Duckworth, who had both of her children via IVF, is bringing Dr. Amanda Adeleye, an OB-GYN, with her to the address. She and other Democrats chose their guests, she said, “because they’re on the front lines. They’re living in these challenges, and I think the most powerful testimony is the real-life testimony of women and providers all across this country.”
Asked what she hopes to hear from President Joe Biden, Tammi Kromenaker, a Minnesota-based women’s clinic director who is attending as Tina Smith’s guest, replied: “I want to hear the word ‘abortion.’ It’s not a dirty word. And I want to hear it said loud and proud.”
In an interview, Kromenaker shared the harsh reality of operating a clinic that provides abortions in a state surrounded by others that restrict the procedure. “Every week, our patients have to drive into our parking lot with protesters standing right there yelling and screaming at them,” she said. “We have a protester who stands on a ladder at the fence of the property next door and yells at them over the fence. It’s constant. It’s every week. It’s relentless.”
Kayla Smith, a guest of Murray’s, was pregnant with her second child in 2022 when, at 19 weeks, she learned that her baby had serious and fatal fetal anomalies. Because of Idaho’s restrictive abortion laws, Smith said, she was forced to take out a $16,000 loan and relocate her family from Idaho to Washington state to obtain care.
“The whole situation was a traumatic situation. Again, we were trying to have a baby and it kind of felt like we got struck by lightning,” Smith shared in a room flanked by the other women.
Smith said her physician had since moved out of Idaho, too, fearing that she would be criminally prosecuted for providing care to women. Idaho bans abortions in nearly all cases, and providing the procedure is a felony punishable by imprisonment.
“So, OK, pro-life, well, what about my life, too?” Smith said, holding back tears. “Because I also had severe preeclampsia with my [first-born] daughter, like with severity. I was admitted to the hospital. I had her at 33 weeks, so I was also at risk for that.”
Adeleye, who is based in Illinois and focuses on IVF and using research to close the gap on fertility-related disparities, said Alabama’s IVF ruling “is really frustrating, it’s disappointing, but it’s not surprising.”
“I’m fortunate to be at a point now where I’m trying to help people build families, but it doesn’t always lead to, you know, a bundle of joy nine months later.
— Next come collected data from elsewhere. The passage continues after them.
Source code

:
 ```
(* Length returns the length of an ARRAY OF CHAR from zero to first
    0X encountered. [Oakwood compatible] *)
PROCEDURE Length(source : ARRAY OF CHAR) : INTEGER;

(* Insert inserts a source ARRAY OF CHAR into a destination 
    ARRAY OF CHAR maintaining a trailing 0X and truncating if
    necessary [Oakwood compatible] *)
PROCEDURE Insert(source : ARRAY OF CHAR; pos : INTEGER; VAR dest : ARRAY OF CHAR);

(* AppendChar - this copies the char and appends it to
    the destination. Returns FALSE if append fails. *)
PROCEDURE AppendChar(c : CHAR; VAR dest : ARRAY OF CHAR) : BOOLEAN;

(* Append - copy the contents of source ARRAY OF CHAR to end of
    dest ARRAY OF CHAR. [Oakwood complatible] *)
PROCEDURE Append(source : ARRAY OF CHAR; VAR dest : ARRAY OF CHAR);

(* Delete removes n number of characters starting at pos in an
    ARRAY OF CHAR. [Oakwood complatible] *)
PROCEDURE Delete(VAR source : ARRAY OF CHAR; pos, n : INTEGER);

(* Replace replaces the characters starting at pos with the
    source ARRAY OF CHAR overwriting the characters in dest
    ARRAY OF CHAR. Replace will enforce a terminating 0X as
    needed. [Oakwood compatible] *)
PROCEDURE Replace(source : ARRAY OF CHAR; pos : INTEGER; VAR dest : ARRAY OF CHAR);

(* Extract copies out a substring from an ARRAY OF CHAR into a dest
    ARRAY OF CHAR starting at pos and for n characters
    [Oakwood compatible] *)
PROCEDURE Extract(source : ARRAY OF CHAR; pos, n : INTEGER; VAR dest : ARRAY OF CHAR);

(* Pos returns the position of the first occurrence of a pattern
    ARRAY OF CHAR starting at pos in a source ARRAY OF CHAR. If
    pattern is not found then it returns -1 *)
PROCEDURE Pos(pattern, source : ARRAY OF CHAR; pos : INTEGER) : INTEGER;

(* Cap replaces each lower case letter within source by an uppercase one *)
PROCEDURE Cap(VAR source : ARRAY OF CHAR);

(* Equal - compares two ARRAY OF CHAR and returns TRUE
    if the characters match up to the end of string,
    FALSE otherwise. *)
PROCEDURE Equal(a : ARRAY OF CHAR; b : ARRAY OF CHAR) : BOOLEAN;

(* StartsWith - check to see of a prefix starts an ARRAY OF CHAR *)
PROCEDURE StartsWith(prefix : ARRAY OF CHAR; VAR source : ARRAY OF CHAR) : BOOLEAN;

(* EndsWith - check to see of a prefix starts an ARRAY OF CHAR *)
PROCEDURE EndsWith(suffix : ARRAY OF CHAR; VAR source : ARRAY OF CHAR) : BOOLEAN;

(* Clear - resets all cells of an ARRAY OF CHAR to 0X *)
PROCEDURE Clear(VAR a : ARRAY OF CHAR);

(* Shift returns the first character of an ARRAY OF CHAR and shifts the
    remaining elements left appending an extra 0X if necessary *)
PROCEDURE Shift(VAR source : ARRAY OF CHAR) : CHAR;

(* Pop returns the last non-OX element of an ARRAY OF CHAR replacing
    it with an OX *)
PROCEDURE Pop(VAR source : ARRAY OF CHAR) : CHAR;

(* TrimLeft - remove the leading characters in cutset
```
There’s so many ups and downs,” Adeleye said in an interview in the Capitol on Thursday. “And so what really bothered me was even after Dobbs, I had patients in my office crying, asking me about what’s going to happen to my embryos? And I just said I’m not a lawyer, I don’t know. I can’t predict the future.”
“And that is just something I never expected to have to say or think about,” she added. “Or to address fear in my patients. … Sadness, loss, excitement, all those things are expected. Fear? I wasn’t expecting that.”
At a news conference Thursday, Senate Majority Leader Chuck Schumer, D-N.Y., flanked by the trio of senators and their guests and by advocates from Planned Parenthood, promised to “preserve the right to IVF” despite a failed effort by Duckworth to codify that right last week; it was blocked by Republicans on the Senate floor.
He highlighted the story of Kate Farley, a New York woman who is pregnant via IVF and will join him as one of his guests at the presidential address. “How dare these right-wing ideologues say that she shouldn’t be able to have children or millions of other mothers who have beautiful children through the miracle of IVF, through the advances of medical science?” Schumer said.
Adeleye stressed that she hopes Biden will champion “education and science and medicine.”
“Quite frankly, this whole Alabama nonsense wouldn’t have happened if people on the ground understood medical science in a way that was clear and accurate,” she said.